-- WHAT IS ASKED --
Please return every line of the data below unchanged, from the first line to the last.

-- RECORDS SHOWN --
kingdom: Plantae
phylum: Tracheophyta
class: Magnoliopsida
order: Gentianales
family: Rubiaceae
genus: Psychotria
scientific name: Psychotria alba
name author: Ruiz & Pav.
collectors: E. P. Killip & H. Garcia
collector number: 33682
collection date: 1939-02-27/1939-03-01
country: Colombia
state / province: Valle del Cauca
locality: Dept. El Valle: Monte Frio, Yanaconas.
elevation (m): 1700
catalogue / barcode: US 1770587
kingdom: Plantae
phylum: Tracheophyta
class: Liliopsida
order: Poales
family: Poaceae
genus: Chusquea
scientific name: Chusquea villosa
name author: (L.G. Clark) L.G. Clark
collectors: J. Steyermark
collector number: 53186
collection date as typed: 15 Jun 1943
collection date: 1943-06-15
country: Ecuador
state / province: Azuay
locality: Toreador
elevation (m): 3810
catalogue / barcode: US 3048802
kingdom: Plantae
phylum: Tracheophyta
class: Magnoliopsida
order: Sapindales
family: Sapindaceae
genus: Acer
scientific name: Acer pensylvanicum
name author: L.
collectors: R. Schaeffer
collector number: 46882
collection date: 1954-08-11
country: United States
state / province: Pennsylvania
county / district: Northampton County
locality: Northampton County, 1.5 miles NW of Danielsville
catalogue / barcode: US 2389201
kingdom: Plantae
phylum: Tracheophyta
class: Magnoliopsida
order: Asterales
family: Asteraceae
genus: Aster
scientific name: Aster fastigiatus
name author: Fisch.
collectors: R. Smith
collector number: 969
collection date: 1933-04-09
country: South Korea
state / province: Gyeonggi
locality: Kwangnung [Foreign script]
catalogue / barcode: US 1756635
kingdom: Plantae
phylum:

-- THE OUTPUT --
kingdom: Plantae
phylum: Tracheophyta
class: Magnoliopsida
order: Gentianales
family: Rubiaceae
genus: Psychotria
scientific name: Psychotria alba
name author: Ruiz & Pav.
collectors: E. P. Killip & H. Garcia
collector number: 33682
collection date: 1939-02-27/1939-03-01
country: Colombia
state / province: Valle del Cauca
locality: Dept. El Valle: Monte Frio, Yanaconas.
elevation (m): 1700
catalogue / barcode: US 1770587
kingdom: Plantae
phylum: Tracheophyta
class: Liliopsida
order: Poales
family: Poaceae
genus: Chusquea
scientific name: Chusquea villosa
name author: (L.G. Clark) L.G. Clark
collectors: J. Steyermark
collector number: 53186
collection date as typed: 15 Jun 1943
collection date: 1943-06-15
country: Ecuador
state / province: Azuay
locality: Toreador
elevation (m): 3810
catalogue / barcode: US 3048802
kingdom: Plantae
phylum: Tracheophyta
class: Magnoliopsida
order: Sapindales
family: Sapindaceae
genus: Acer
scientific name: Acer pensylvanicum
name author: L.
collectors: R. Schaeffer
collector number: 46882
collection date: 1954-08-11
country: United States
state / province: Pennsylvania
county / district: Northampton County
locality: Northampton County, 1.5 miles NW of Danielsville
catalogue / barcode: US 2389201
kingdom: Plantae
phylum: Tracheophyta
class: Magnoliopsida
order: Asterales
family: Asteraceae
genus: Aster
scientific name: Aster fastigiatus
name author: Fisch.
collectors: R. Smith
collector number: 969
collection date: 1933-04-09
country: South Korea
state / province: Gyeonggi
locality: Kwangnung [Foreign script]
catalogue / barcode: US 1756635
kingdom: Plantae
phylum:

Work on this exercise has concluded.